A SurePath to cytological sensitivity
It’s amazing to think that nearly 90 years have passed since Georgios Nikolaou Papanikolaou first described an intravaginal cytological test to detect cancer of the uterine cervix, and yet we’re still working out how best to do it. Here a Dutch team compares the cumulative incidence of cervical cancer diagnosed within 72 months after a normal screening sample between conventional cytology and liquid based cytology tests SurePath and ThinPrep. The absolute differences are tiny: they are expressed as numbers per 100 000 samples, and they come out slightly better for SurePath (44.6) than for ThinPrep (66.8) or conventional cytology (58.5).

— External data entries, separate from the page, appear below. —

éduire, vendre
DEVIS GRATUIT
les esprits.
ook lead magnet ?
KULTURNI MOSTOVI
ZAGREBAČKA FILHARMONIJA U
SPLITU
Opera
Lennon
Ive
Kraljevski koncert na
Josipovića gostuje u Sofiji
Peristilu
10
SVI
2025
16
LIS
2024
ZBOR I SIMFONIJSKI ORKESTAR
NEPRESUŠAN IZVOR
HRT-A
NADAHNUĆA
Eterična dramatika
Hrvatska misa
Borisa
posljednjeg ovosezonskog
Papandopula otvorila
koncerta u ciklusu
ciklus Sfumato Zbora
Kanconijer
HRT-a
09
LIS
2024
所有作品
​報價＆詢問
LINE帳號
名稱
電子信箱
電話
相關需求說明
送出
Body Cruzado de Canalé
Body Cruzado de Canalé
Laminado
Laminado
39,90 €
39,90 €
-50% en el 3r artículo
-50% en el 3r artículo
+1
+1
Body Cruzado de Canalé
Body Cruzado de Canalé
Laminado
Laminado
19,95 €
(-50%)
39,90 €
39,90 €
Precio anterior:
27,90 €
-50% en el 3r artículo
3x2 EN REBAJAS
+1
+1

Pneumonia followed by heart failure
All patients aged more than 17 years with community acquired pneumonia admitted during 2000-02 to any of the six hospitals or seven emergency departments covering a million people in Canada were enrolled in a clinical registry. That’s quite an interesting cohort, and it excluded people who had cystic fibrosis or were immunocompromised. Their mean age was 55 and two thirds were treated as outpatients. Over a follow-up period of nearly 10 years, post-pneumonia patients under 65 were twice as likely to develop heart failure as matched controls (4.8% v 2.2%). Those over 65 naturally had a much higher absolute incidence of heart failure, although the relative difference was less (24.8% v 18.9%).

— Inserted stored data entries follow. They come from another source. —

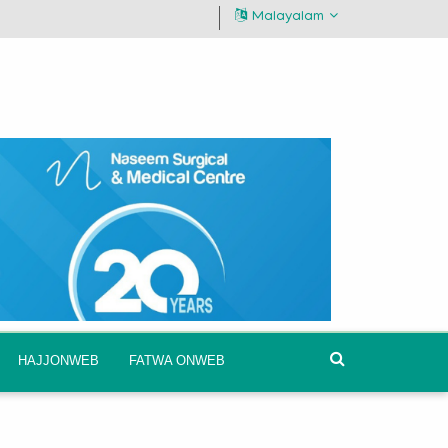
Malayalam
HAJJONWEB
FATWA ONWEB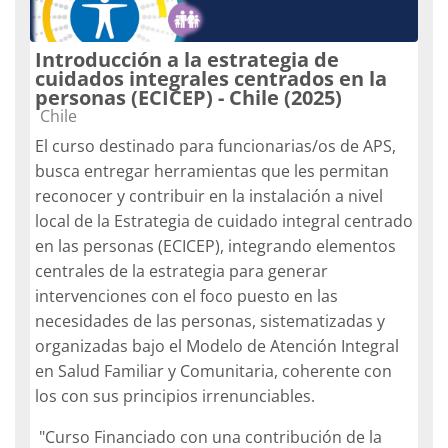
Introducción a la estrategia de
cuidados integrales centrados en la
personas (ECICEP) - Chile (2025)
Categoría de cursos
Chile
El curso destinado para funcionarias/os de APS,
busca entregar herramientas que les permitan
reconocer y contribuir en la instalación a nivel
local de la Estrategia de cuidado integral centrado
en las personas (ECICEP), integrando elementos
centrales de la estrategia para generar
intervenciones con el foco puesto en las
necesidades de las personas, sistematizadas y
organizadas bajo el Modelo de Atención Integral
en Salud Familiar y Comunitaria, coherente con
los con sus principios irrenunciables.
"Curso Financiado con una contribución de la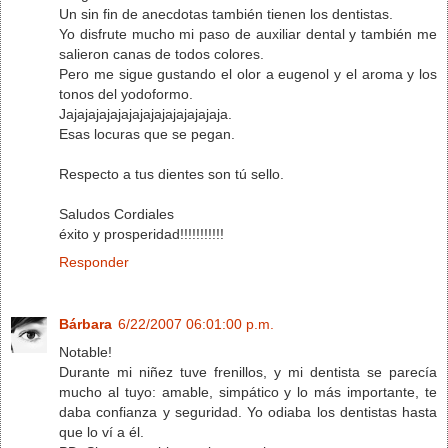
Un sin fin de anecdotas también tienen los dentistas.
Yo disfrute mucho mi paso de auxiliar dental y también me
salieron canas de todos colores.
Pero me sigue gustando el olor a eugenol y el aroma y los
tonos del yodoformo.
Jajajajajajajajajajajajajajaja.
Esas locuras que se pegan.
Respecto a tus dientes son tú sello.
Saludos Cordiales
éxito y prosperidad!!!!!!!!!!!
Responder
Bárbara
6/22/2007 06:01:00 p.m.
Notable!
Durante mi niñez tuve frenillos, y mi dentista se parecía
mucho al tuyo: amable, simpático y lo más importante, te
daba confianza y seguridad. Yo odiaba los dentistas hasta
que lo ví a él.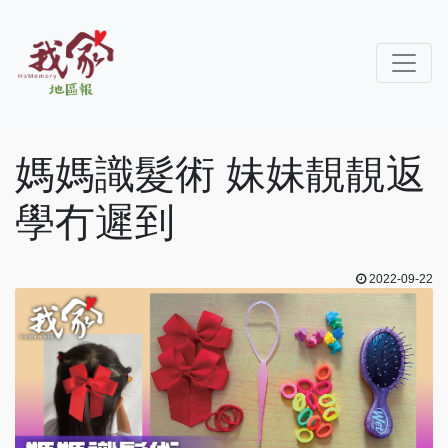
媽媽識髮術 妹妹靚靚返
學冇遲到
2022-09-22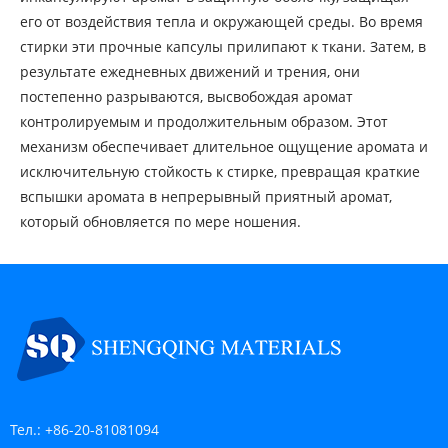
его от воздействия тепла и окружающей среды. Во время
стирки эти прочные капсулы прилипают к ткани. Затем, в
результате ежедневных движений и трения, они
постепенно разрываются, высвобождая аромат
контролируемым и продолжительным образом. Этот
механизм обеспечивает длительное ощущение аромата и
исключительную стойкость к стирке, превращая краткие
вспышки аромата в непрерывный приятный аромат,
который обновляется по мере ношения.
Тел.:
+86-20-81081094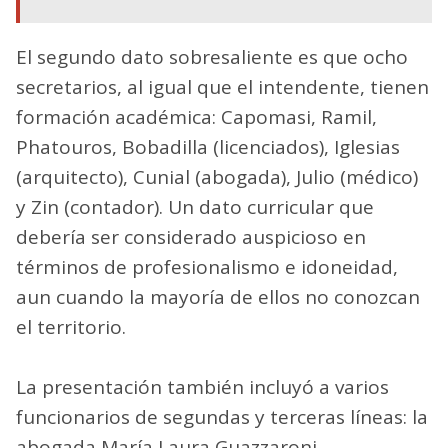
El segundo dato sobresaliente es que ocho
secretarios, al igual que el intendente, tienen
formación académica: Capomasi, Ramil,
Phatouros, Bobadilla (licenciados), Iglesias
(arquitecto), Cunial (abogada), Julio (médico)
y Zin (contador). Un dato curricular que
debería ser considerado auspicioso en
términos de profesionalismo e idoneidad,
aun cuando la mayoría de ellos no conozcan
el territorio.
La presentación también incluyó a varios
funcionarios de segundas y terceras líneas: la
abogada María Laura Guazzaroni,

Plant of the Week: Eranthis hyemalis
Winter aconites are members of the buttercup family with bright yellow flowers, which come out in late January and are gone by the end of February, at which point the celandines take over. They are designed to take advantage of the light in deciduous woodlands before the trees break leaf. By mid-spring, their low rosettes of leaf will have done their work and put enough food into their rhizomes for them to form a bigger plant the next season. You can see them in abundance in many English woods on limy soil, often flowering together with snowdrops.

That gives you a clue about where to plant them in the garden. Dig them in where the sun shines now, but where they will be overshadowed by trees and shrubs later in the season. You may wish to put in a few snowdrops too. And do not eat these so called aconites: they are full of cardiac glycosides and even bufadienolide toxins, otherwise best known from toads.